This is extremely important, and it forces the MDS to get the osdmap that
includes the blacklist entry for its predecessor. This in turn means that
any OSD we contact trying to read the journal will be forced to get that
osdmap (or newer) before handling our read request, which means that
anything we read cannot be overwritten by a racing request from our
predecessor. This prevents two MDSs writing to the journal at the same
time.
This change fixes potential (and observed!) journal corruption.
Signed-off-by: Sage Weil <sage@newdream.net>
set<int> rs;
mdsmap->get_recovery_mds_set(rs);
rs.erase(whoami);
- dout(1) << "now replay. my recovery peers are " << rs << dendl;
+ dout(1) << "now replay. my recovery peers are " << rs
+ << ". need osdmap epoch " << mdsmap->get_last_failure_osd_epoch()

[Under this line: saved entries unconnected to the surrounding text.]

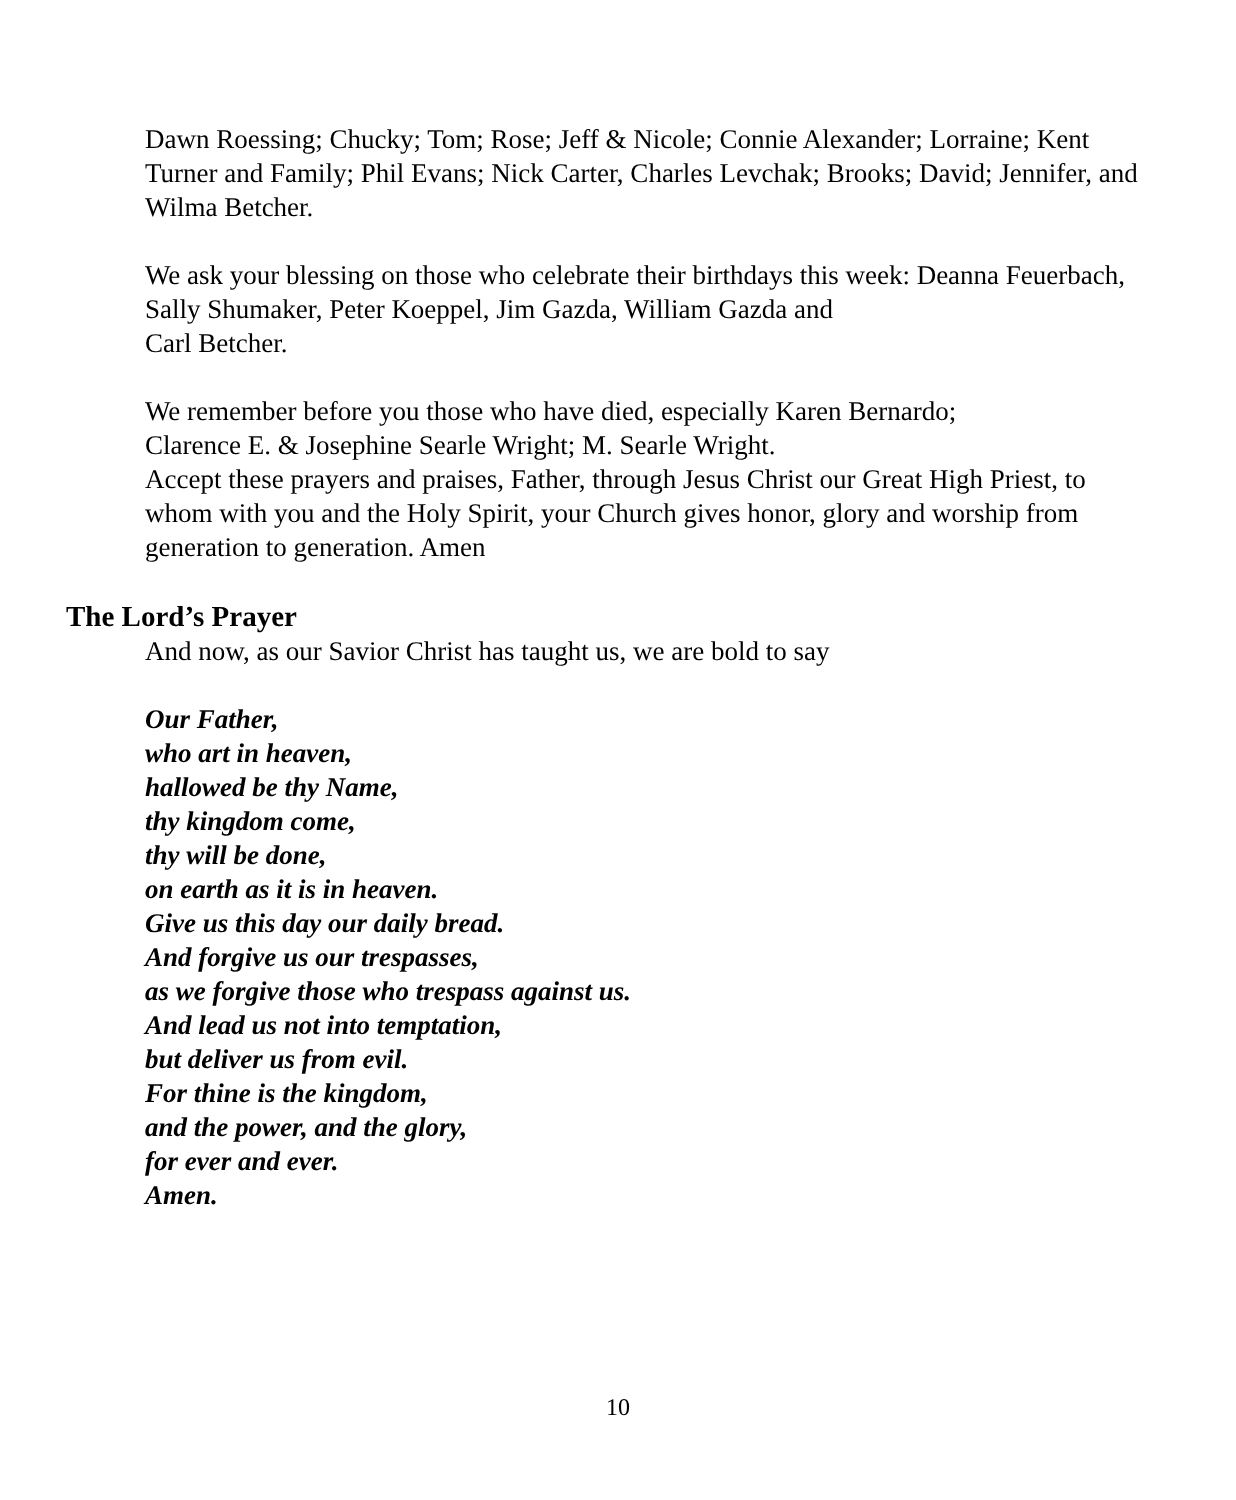Dawn Roessing; Chucky; Tom; Rose; Jeff & Nicole; Connie Alexander; Lorraine; Kent Turner and Family; Phil Evans; Nick Carter, Charles Levchak; Brooks; David; Jennifer, and Wilma Betcher.
We ask your blessing on those who celebrate their birthdays this week: Deanna Feuerbach, Sally Shumaker, Peter Koeppel, Jim Gazda, William Gazda and
Carl Betcher.
We remember before you those who have died, especially Karen Bernardo;
Clarence E. & Josephine Searle Wright; M. Searle Wright.
Accept these prayers and praises, Father, through Jesus Christ our Great High Priest, to whom with you and the Holy Spirit, your Church gives honor, glory and worship from generation to generation. Amen
The Lord’s Prayer
And now, as our Savior Christ has taught us, we are bold to say
Our Father,
who art in heaven,
hallowed be thy Name,
thy kingdom come,
thy will be done,
on earth as it is in heaven.
Give us this day our daily bread.
And forgive us our trespasses,
as we forgive those who trespass against us.
And lead us not into temptation,
but deliver us from evil.
For thine is the kingdom,
and the power, and the glory,
for ever and ever.
Amen.
10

+ <<", have " << osdmap->get_epoch()
+ << dendl;
mdcache->set_recovery_set(rs);
// start?
- //if (osdmap->get_epoch() > 0 &&
- //mdsmap->get_epoch() > 0)
- boot_start();
+ if (osdmap->get_epoch() >= mdsmap->get_last_failure_osd_epoch()) {
+ boot_start();
+ } else {
+ objecter->wait_for_new_map(new C_MDS_BootStart(this, 0),
+ mdsmap->get_last_failure_osd_epoch());
+ }
}
void MDS::replay_done()